This research was supported in part by the National Science Foundation award #1842183.

Disclaimer:

This work is sponsored by an agency of the United States Government. Neither the United States Government nor any agency thereof, nor any of their employees, makes any warranty, express or implied, or assumes any legal liability or responsibility for the accuracy, completeness, or usefulness of any information, apparatus, product, or process disclosed, or represents that its use would not infringe privately owned rights. Reference herein to any specific commercial product, process, or service by trade name, trademark, manufacturer, or otherwise does not necessarily constitute or imply its endorsement, recommendation, or favoring by the United States Government or any agency thereof. The views and opinions of authors expressed herein do not necessarily state or reflect those of the United States Government or any agency thereof.

Principal Investigator:

Zoran Obradovic, L.H.Carnell Professor of Data Analytics, Temple University

Co-PI:

Eduard Dragut, Associate Professor, Computer and Information Sciences, Temple University

Abstract

Social media and news articles play an important role in documenting daily societal events. News outlets host social media platforms that facilitate users to engage in debating daily news topics. For example, the social networks at NY Times, The Guardian, and Washington Post have more than 130K users each. Together, they constitute a considerable segment of the varied opinions of the society at large. The difficult and high risk problem addressed in this project is that of transforming the streams of social media chatter at hundreds of news outlets into data signals from which to mine those signals foretelling the imminence of an (important) event, and to develop sound predictive analytics on top of those signals. The project benefits multiple segments of society, such as social scientists and policy makers, because the results of the proposed project provide tools to predict important real-life events using indicators observed on social media. There is growing interest in mining social media streams for early detection of (important) events, like crisis detection (and response) and predicting social unrest.

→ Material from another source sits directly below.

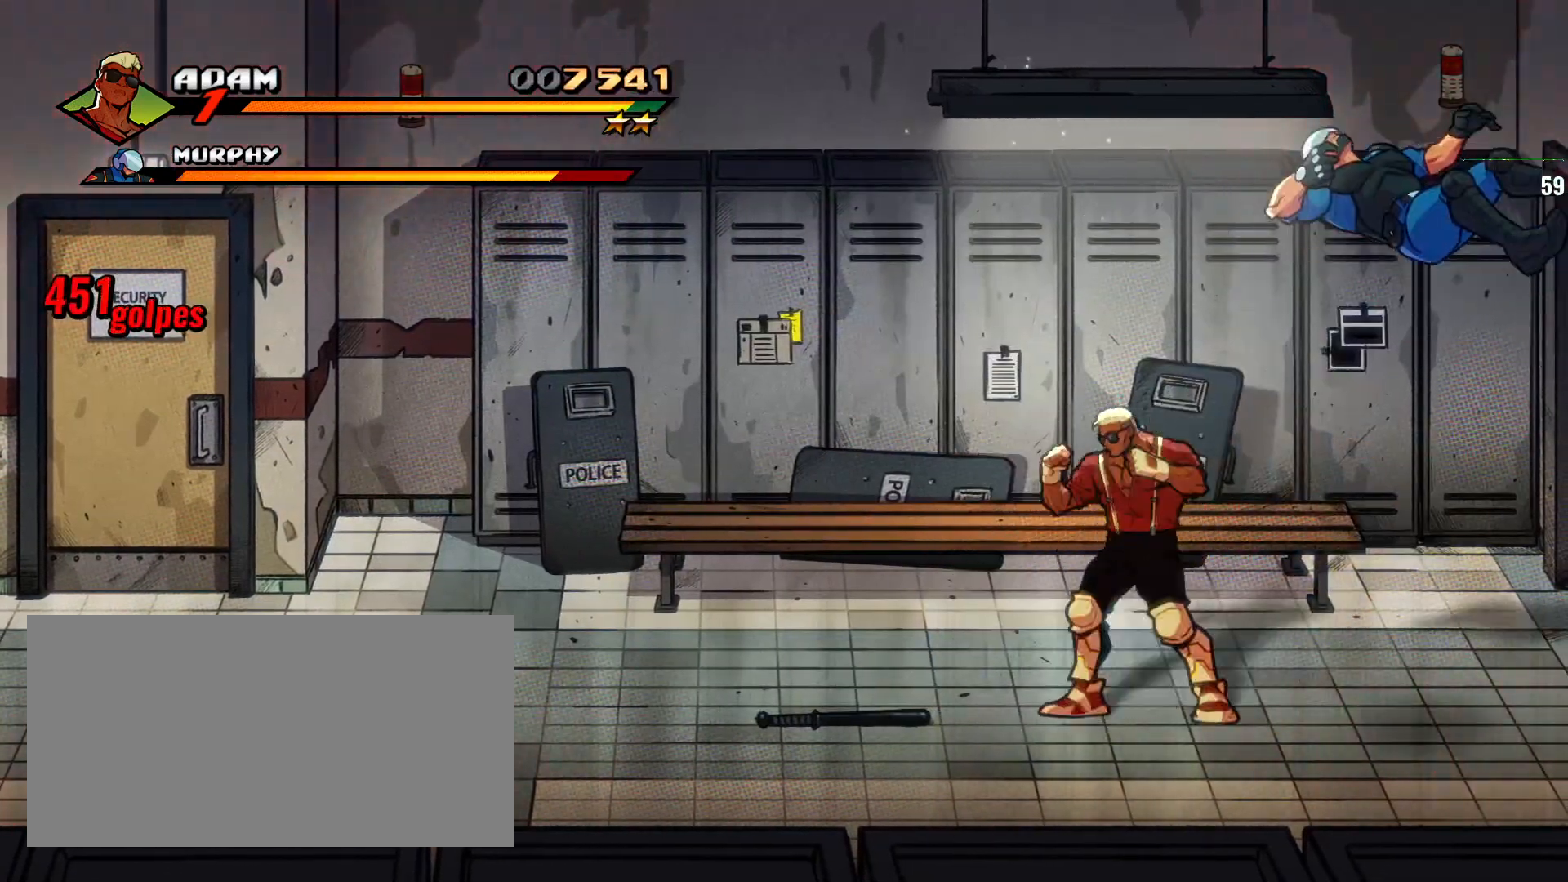
{"dt_ms": 500, "buttons": [], "left_stick": "right", "events": [[200, "R2", "down"], [233, "left_stick", "right"], [300, "R2", "up"], [333, "left_stick", "center"], [433, "SQUARE", "down"], [433, "left_stick", "right"], [500, "SQUARE", "up"]]}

The objective of this project is to assess the feasibility of leveraging the trend of past social response to news articles observed over a few hundred social media streams to detect the emergence of social, economic, and political events. This project seeks creating a proof of concept that works with a few hundred social communities from news outlets. Specific aims consist of (i) developing methods for automatic data collection and (ii) efficient predictive modeling at that scale. The results (e.g., software tools) are made available to benefit researchers in academia and industry. Free, open-source software for implementing the developed techniques is distributed to enhance existing research infrastructure. The educational component of the project includes the involvement of graduate and undergraduate students’ training and research and the incorporation of research projects/results in appropriate courses.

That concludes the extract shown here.